FAISAL MOHAMMAD: [AFGHAN]
TRANSLATOR: Yes sir he said that we need like blanket we need everything. He said that we are poor people and he said the Taliban don’t let us to take anything from the Coalition forces. Yeah, yeah, yeah.
NATHAN: Basically if we give them humanitarian aid the Taliban comes in and takes it from them?
TRANSLATOR: Yeah, yes sir. He said that unfortunately that we cannot take and they been harassing us, bothering us.
NATHAN: Well tell him we are going to provide consistent security in this area. I mean we are going to help you guys you know live a secure life and have the things that you need so any information that you can give us about the Taliban will help us keep them away from you.
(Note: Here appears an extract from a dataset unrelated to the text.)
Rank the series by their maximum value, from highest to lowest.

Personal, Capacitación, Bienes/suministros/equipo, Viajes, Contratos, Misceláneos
BEN: The men thank the Americans. They ask them for blankets but to bring them discretely. The Afghans continue to giggle nervously through the conversation. This are has never been secure. The Americans are here today but this will continue to be Taliban territory until the Americans set up a base or some kind of permanent presence here. A man at another house puts it this way. He and his family are stuck between the Coalition troops and the Taliban. The Americans head back to their vehicles. But there’s a problem. Two of the armored trucks are stuck in the mud, then there’s a bigger problem. Someone takes a few pot shots at the troops. They scatter for cover and return fire.
NATHAN: See any movement? Hey what’s the duration? Distance?
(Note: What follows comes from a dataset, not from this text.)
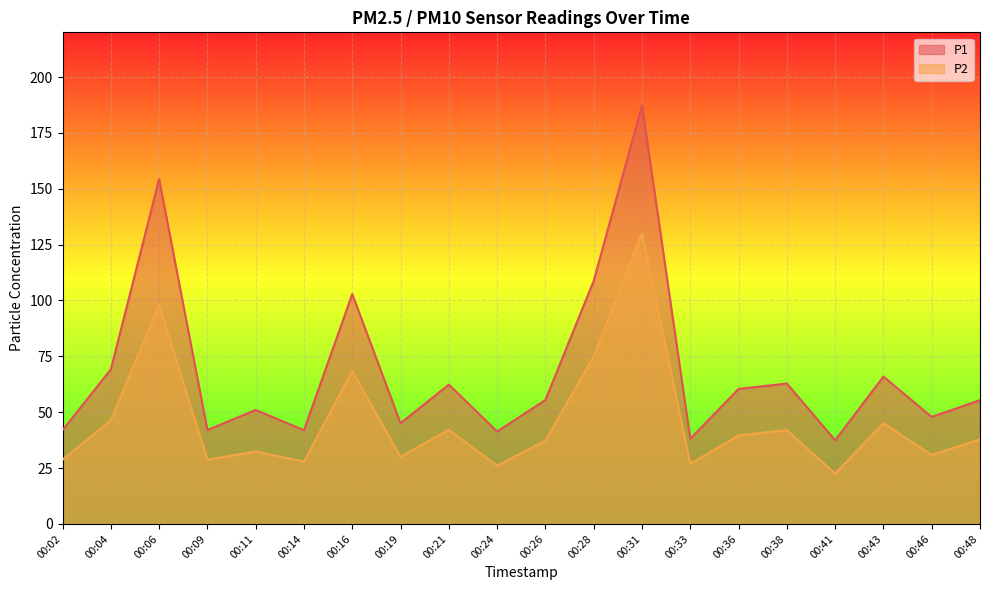

Rank the categories by P1 value from highest to lowest.

00:31, 00:06, 00:28, 00:16, 00:04, 00:43, 00:38, 00:21, 00:36, 00:26, 00:48, 00:11, 00:46, 00:19, 00:09, 00:02, 00:14, 00:24, 00:33, 00:41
BEN: The soldiers look for the shooter, but no one’s there. Lt. Wagnon says it’s not an attack, it’s a message.
NATHAN: Yeah it’s just harassing fire. They’re just basically letting us know like, hey we know you’re here and we don’t like it.
BEN: It’s only a few hundred feet from where the troops talked to the Afghans. It could be the same people they just talked to. No one knows. Back at the unit’s headquarters, Captain Reim says it’s hard to know who is friend or foe here.
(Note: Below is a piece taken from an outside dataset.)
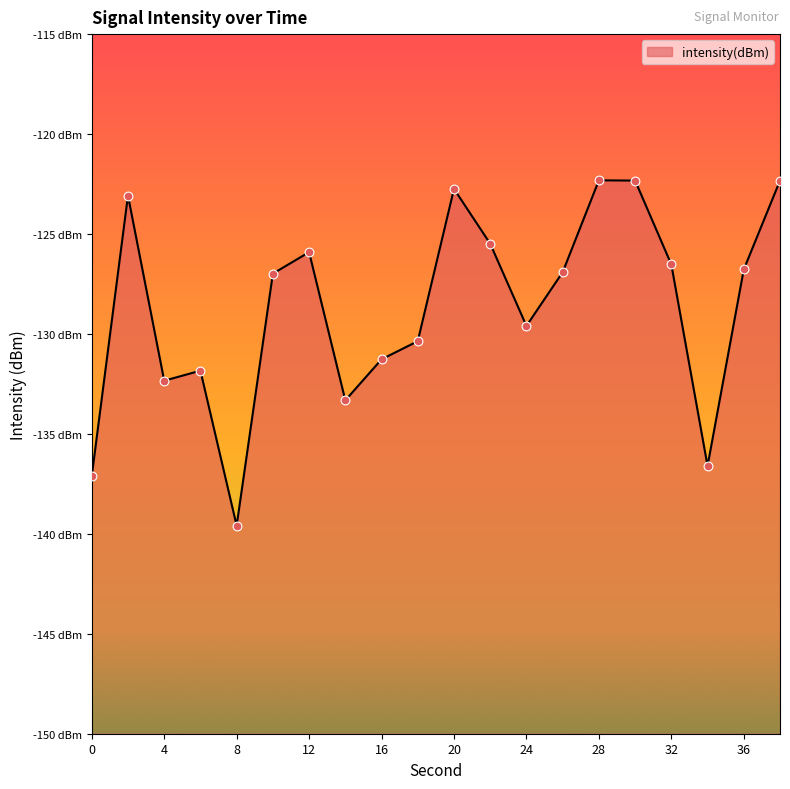

Between 28 and 4, which is larger?

28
DUKE: That’s the hardest part is who you’re actually dealing with. I mean farmer by day, Taliban by night.
BEN: Captain Reim says he’ll continue to push deeper into this area. He hopes to set up an outpost so he and his unit can better monitor the region and provide closer security for the locals. But it’s hard with such a big area and so few troops. Alpha Company is at the edge of the current counterinsurgency effort to secure bigger population centers farther to the east. The Afghans here may be stuck between the Taliban and the US troops for some time to come. For The World I’m Ben Gilbert.